As an exhibition that aspires to be artistic, however, it falls short. Its range is too broad, including, as it does, segments of cutesy butterflies and flowers a la Walt Disney’s “Fantasia.”

Even the monsters of Pacific Data Images’ “Chromosaurus,” for all they represent technically, are far less impressive than the hand-drawn creatures of the Stravinsky “Rite of Spring” segment of “Fantasia” or even the original “King Kong,” with all its clunkiness. The new mechano-monsters are simply too elegant to inspire either fear or awe. Perhaps robots would enjoy watching them and experience tremors of computerized apprehension. The illusion of movement in three dimensions is awesome, but it does not perforce touch the soul.

The aesthetic represented by most of the works is about on the level found in most La Jolla galleries, visual fluff for the tourist market. Like television, they offer passive predictable pleasure rather than emotional engagement and intellectual challenges. Not one of them is equal to a significant painting.

Material shown:
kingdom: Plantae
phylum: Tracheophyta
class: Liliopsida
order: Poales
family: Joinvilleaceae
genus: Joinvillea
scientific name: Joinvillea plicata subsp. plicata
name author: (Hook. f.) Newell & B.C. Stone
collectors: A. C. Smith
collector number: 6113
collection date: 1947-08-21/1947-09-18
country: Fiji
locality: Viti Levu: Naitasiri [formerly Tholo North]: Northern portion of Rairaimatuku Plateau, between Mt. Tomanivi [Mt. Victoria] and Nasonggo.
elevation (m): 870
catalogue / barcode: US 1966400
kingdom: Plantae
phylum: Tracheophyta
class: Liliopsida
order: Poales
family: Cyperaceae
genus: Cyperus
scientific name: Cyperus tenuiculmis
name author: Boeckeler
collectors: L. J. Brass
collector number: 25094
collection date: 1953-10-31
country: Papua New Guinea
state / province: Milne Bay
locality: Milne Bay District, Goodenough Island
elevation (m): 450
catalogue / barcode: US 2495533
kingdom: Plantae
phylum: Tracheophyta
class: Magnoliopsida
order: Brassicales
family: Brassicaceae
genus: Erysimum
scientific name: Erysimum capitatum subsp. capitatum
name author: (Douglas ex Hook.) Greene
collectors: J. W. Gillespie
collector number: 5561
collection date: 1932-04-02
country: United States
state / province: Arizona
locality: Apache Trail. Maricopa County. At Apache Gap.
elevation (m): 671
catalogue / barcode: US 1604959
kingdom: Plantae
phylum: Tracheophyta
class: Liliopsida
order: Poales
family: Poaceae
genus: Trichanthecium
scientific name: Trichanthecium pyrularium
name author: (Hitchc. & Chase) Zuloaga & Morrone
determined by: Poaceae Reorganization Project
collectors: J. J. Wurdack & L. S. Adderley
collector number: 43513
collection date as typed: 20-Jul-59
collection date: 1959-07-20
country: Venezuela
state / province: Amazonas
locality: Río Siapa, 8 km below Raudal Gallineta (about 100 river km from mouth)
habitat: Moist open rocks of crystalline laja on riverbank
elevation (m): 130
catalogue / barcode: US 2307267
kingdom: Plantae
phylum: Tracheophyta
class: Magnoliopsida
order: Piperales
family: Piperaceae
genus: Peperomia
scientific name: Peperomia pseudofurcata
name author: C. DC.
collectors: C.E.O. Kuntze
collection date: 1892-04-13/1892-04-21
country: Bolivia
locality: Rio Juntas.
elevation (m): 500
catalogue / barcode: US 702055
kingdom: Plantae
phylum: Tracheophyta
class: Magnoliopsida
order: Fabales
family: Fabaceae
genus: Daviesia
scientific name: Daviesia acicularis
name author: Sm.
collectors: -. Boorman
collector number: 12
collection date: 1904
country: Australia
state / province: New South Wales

Tasks for this exercise:
A - Answer from the review:
(i) Which film's butterfly and flower segments does it say some of the exhibition resembles?
(ii) Which company produced "Chromosaurus"?
(iii) The aesthetic of most of the works is on the level of what kind of place?
B - Switch "television" to "radio" in the review, then write out the passage starting at "The aesthetic represented" and ending at "a significant painting.".
The entries have no connection to the review.

Final results:
A -
(i) Walt Disney's "Fantasia"
(ii) Pacific Data Images
(iii) Most La Jolla galleries

B -
The aesthetic represented by most of the works is about on the level found in most La Jolla galleries, visual fluff for the tourist market. Like radio, they offer passive predictable pleasure rather than emotional engagement and intellectual challenges. Not one of them is equal to a significant painting.